UK & Europe
Trade & Commodities
In this first of a series on biofuels, we examine some of the regulatory factors which are having continued impact on the trade and consumption of biomass (and particularly wood pellets) as a source of renewable energy.
Biomass forms a huge part of Europe’s renewable energy mix, accounting for an estimated 60% of the renewable energy produced by the European Union and UK combined.
In the more commonly used form of wood pellets, biomass has obvious advantages: the pellets are stable and easily transported (although problems certainly do arise – about which more later), can be produced as a by-product of the lumber industry, and provide an alternate fuel source for coal-fired power stations (with modifications) which might otherwise become defunct.
However, perhaps the most significant economic benefit for producers and consumers of wood pellets in Europe arises out of their regulatory treatment. Under the EU Emissions Trading System (“EU ETS”), and also the new UK ETS scheme, wood pellets are treated as a carbon-neutral source of energy. This means that biomass power stations are relieved of the requirement to purchase emission allowances to offset their carbon emissions ‘at the smokestack’. There are further subsidy programmes aimed at increasing the use of biomass in countries like the UK, for instance Contracts for Difference and the Renewables Obligation.
In short, the health of the biomass industry in Europe and elsewhere owes much to a long history of favourable regulatory treatment. However, that position appears to be coming under increasing pressure.
Along with the UK and Belgium, the Netherlands has long been one of the main European importers of wood pellets. However, there are clear signs of a change in public opinion about wood pellets’ carbon-neutral status, with critics arguing that the delay between burning biomass and growing replacement trees is not properly taken into account. In the recent 2021 elections, all of the main parties adopted an anti-wood pellet stance. In February 2021, just prior to the elections, the Dutch Parliament voted overwhelmingly to stop issuing new subsidies to biomass plants.
There are other challenges: campaigners recently brought a claim to the European Court of Justice, aimed at challenging the favourable treatment of wood pellets and other ‘forest biomass’ in the important European Union Renewable Energy Directive (“RED II”). The EU Commission has also recently reconsidered the treatment of forest biomass in RED II, releasing on 14 July 2021 a proposal for amendments to that directive which will, if enacted, place more stringent sustainability obligations on users of forest biomass. In particular, the Commission proposes to forbid Member States from offering state support to electricity-only installations using forest biomass from 31 December 2026. We shall release other updates as more information becomes available.

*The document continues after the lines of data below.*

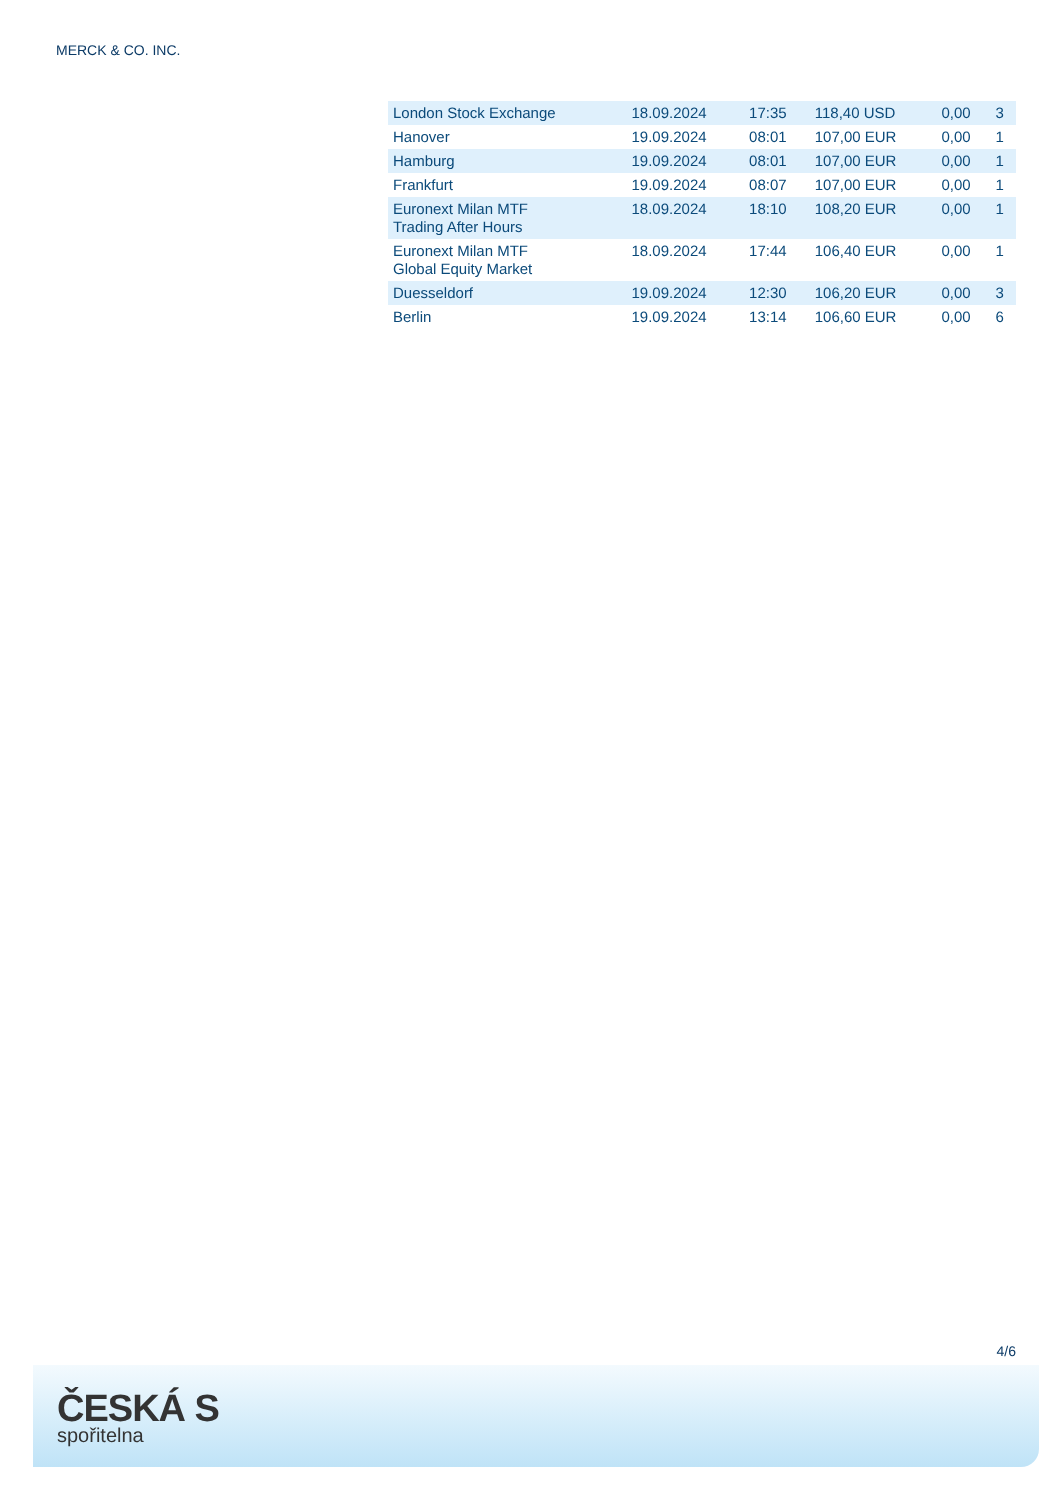MERCK & CO. INC.
| London Stock Exchange | 18.09.2024 | 17:35 | 118,40 USD | 0,00 | 3 |
| Hanover | 19.09.2024 | 08:01 | 107,00 EUR | 0,00 | 1 |
| Hamburg | 19.09.2024 | 08:01 | 107,00 EUR | 0,00 | 1 |
| Frankfurt | 19.09.2024 | 08:07 | 107,00 EUR | 0,00 | 1 |
| Euronext Milan MTF Trading After Hours | 18.09.2024 | 18:10 | 108,20 EUR | 0,00 | 1 |
| Euronext Milan MTF Global Equity Market | 18.09.2024 | 17:44 | 106,40 EUR | 0,00 | 1 |
| Duesseldorf | 19.09.2024 | 12:30 | 106,20 EUR | 0,00 | 3 |
| Berlin | 19.09.2024 | 13:14 | 106,60 EUR | 0,00 | 6 |
4/6
ČESKÁ S
spořitelna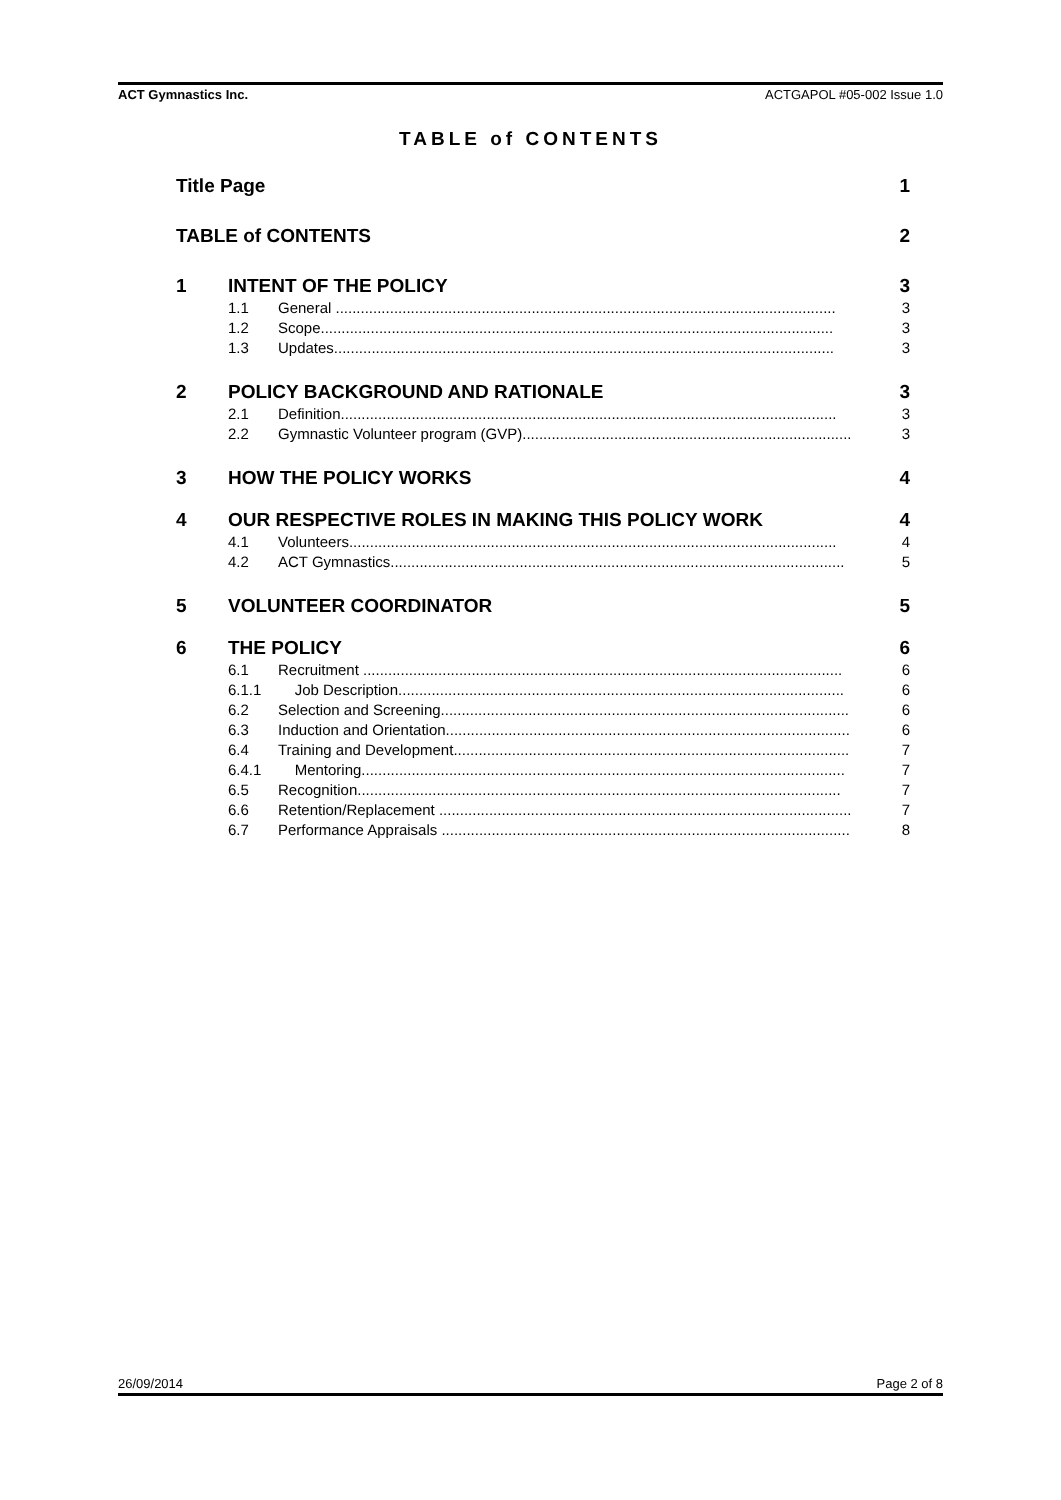ACT Gymnastics Inc. ACTGAPOL #05-002 Issue 1.0
TABLE of CONTENTS
Title Page 1
TABLE of CONTENTS 2
1 INTENT OF THE POLICY 3
1.1 General ........................................................................................................................ 3
1.2 Scope........................................................................................................................... 3
1.3 Updates........................................................................................................................ 3
2 POLICY BACKGROUND AND RATIONALE 3
2.1 Definition....................................................................................................................... 3
2.2 Gymnastic Volunteer program (GVP)............................................................................... 3
3 HOW THE POLICY WORKS 4
4 OUR RESPECTIVE ROLES IN MAKING THIS POLICY WORK 4
4.1 Volunteers..................................................................................................................... 4
4.2 ACT Gymnastics............................................................................................................. 5
5 VOLUNTEER COORDINATOR 5
6 THE POLICY 6
6.1 Recruitment ................................................................................................................... 6
6.1.1 Job Description........................................................................................................... 6
6.2 Selection and Screening.................................................................................................. 6
6.3 Induction and Orientation................................................................................................. 6
6.4 Training and Development............................................................................................... 7
6.4.1 Mentoring.................................................................................................................... 7
6.5 Recognition.................................................................................................................... 7
6.6 Retention/Replacement ................................................................................................... 7
6.7 Performance Appraisals .................................................................................................. 8
26/09/2014 Page 2 of 8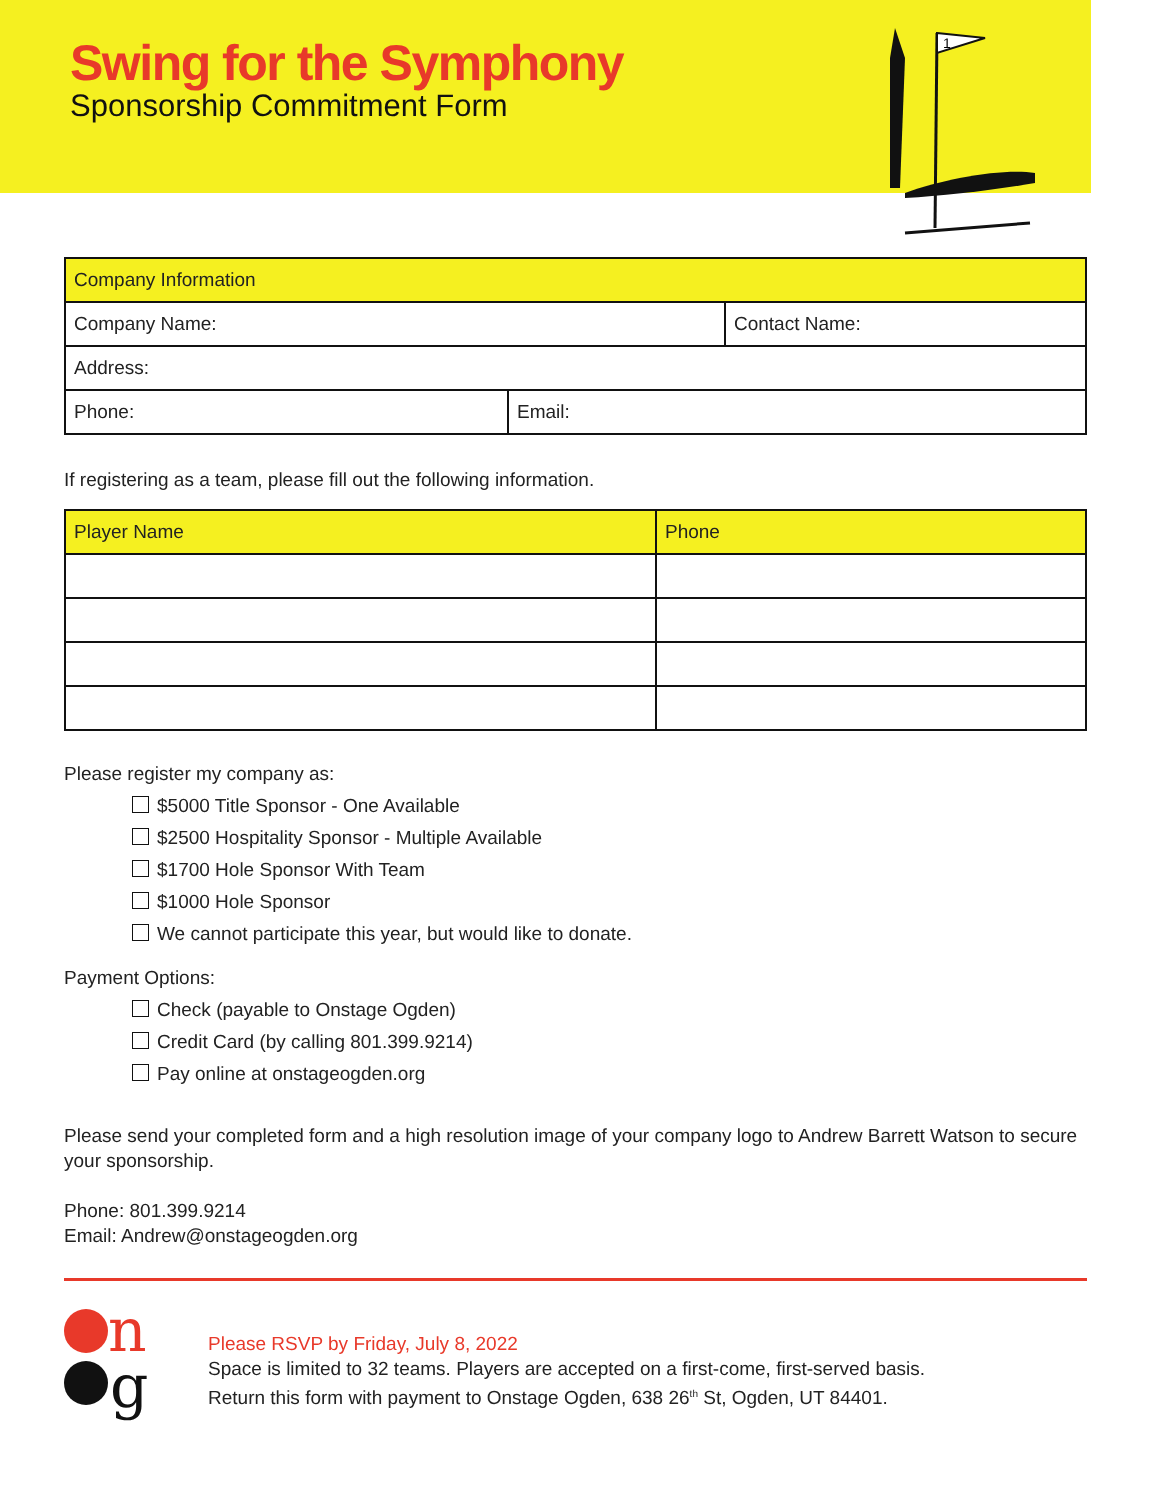Swing for the Symphony
Sponsorship Commitment Form
1
| Company Information | | |
| --- | --- | --- |
| Company Name: | | Contact Name: |
| Address: | | |
| Phone: | Email: | |
If registering as a team, please fill out the following information.
| Player Name | Phone |
| --- | --- |
Please register my company as:
$5000 Title Sponsor - One Available
$2500 Hospitality Sponsor - Multiple Available
$1700 Hole Sponsor With Team
$1000 Hole Sponsor
We cannot participate this year, but would like to donate.
Payment Options:
Check (payable to Onstage Ogden)
Credit Card (by calling 801.399.9214)
Pay online at onstageogden.org
Please send your completed form and a high resolution image of your company logo to Andrew Barrett Watson to secure your sponsorship.
Phone: 801.399.9214
Email: Andrew@onstageogden.org
n
g
Please RSVP by Friday, July 8, 2022
Space is limited to 32 teams. Players are accepted on a first-come, first-served basis.
Return this form with payment to Onstage Ogden, 638 26<sup>th</sup> St, Ogden, UT 84401.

The industry is not blind to the risks. Many are working proactively to ensure that the case for biomass as a carbon-neutral source of energy continues to be as strong as possible. Some industry leaders like Drax, in the UK, are pushing ahead with plans for Bioenergy with Carbon Capture and Storage (“BECCS”), commonly referred to as ‘negative emissions’ technologies.
However, the Netherlands presents an example of just how quickly policy, and the hard economics of tax and regulation, can wrongfoot commercial operators. Flexibility will continue to be a key advantage, whether that means smarter boiler design, smarter forestry management, or smarter contractual relationships.
Despite the potential headwinds in Europe, there is plenty of encouragement in other markets: China has long nurtured a domestic bioenergy industry based largely around crop residues derived from rice, maize and wheat, but has discouraged and even historically banned the import of wood pellets. With the introduction of China’s new ETS scheme this year, and a drive towards using more renewable energy in 2021, that position may well change.
The United States is one of the largest exporters of wood pellets, but biomass has not achieved the success that it has in Europe, mainly due to the relative cheapness of fossil fuels and unwillingness of administrations to provide the regulatory incentives to convert coal-fired power stations. While not an explicit supporter of biomass energy, the Biden administration has made it clear that it is serious about climate change: if incentives for the use of biomass arise (or merely disincentives for the use of coal), then domestic demand will inevitably increase.